Rebuilding is also important. That is especially true in small, outlying villages. These villages might only have one school or one hospital. So, if they lose it, the people suffer greatly. Contractors quickly provide security and replace these losses.
Additionally, and perhaps more importantly, government rebuilding contractors show locals that their government cares about them. Since they are less likely to join or sympathize with ISAWP and other violent separatist groups, the temporary victories that servicemembers worked so hard to win become permanent victories.
Injury Compensation Available
Lost wage replacement may be the most important injury compensation benefit that the Defense Base Act provides. Most families have practically no emergency fund. A few months without a paycheck, or even a few weeks without one, could force many families into bankruptcy. The wage replacement benefit usually depends on the type of disability, as follows:
- Permanent Total Disability: Many combat wounds are permanently disabling or even fatal. The same thing is true for serious training injuries, like aircraft crashes. These victims, and wrongful death survivors, are entitled to reasonable future lost wage replacement
- Permanent Partial Disability: Injuries that never completely heal, like broken shoulders and amputation injuries, are the most common PPD injuries. Like permanent disability victims, PPD victims are usually entitled to lump sum payments, depending on the nature and extent of the disability.

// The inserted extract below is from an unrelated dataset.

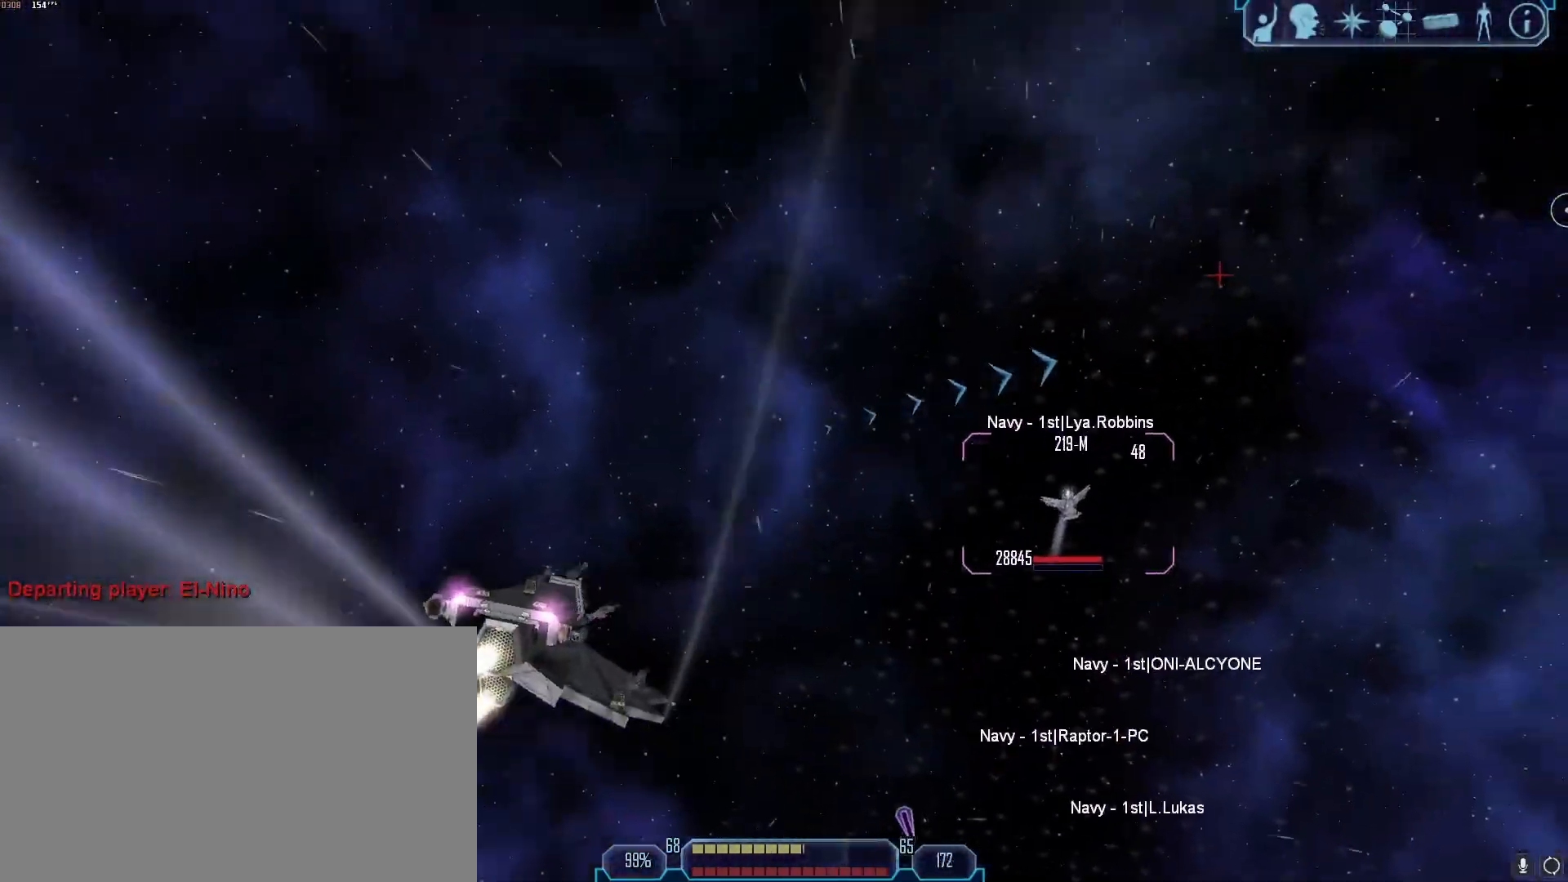
{"keys": ["a", "tab"], "mouse": ["right"], "events": [[267, "tab", "down"], [317, "a", "down"], [367, "mouse_right", "down"]]}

- Temporary Total Disability: Almost all trauma injury victims are TTD victims. After their injuries heal, these victims can return to work at full speed. As they recover, the DBA pays two-thirds of their AWW (average weekly wage).
- Temporary Partial Disability: Some injured victims can work on a limited basis as they recover. Since they must reduce their hours or take a light-duty job, they usually earn less. If that is the case, the DBA pays two-thirds of the difference between the old and new incomes.
These same categories also apply to hearing loss, toxic exposure, and other occupational disease claims. Occupational disease claims are usually permanent disability claims.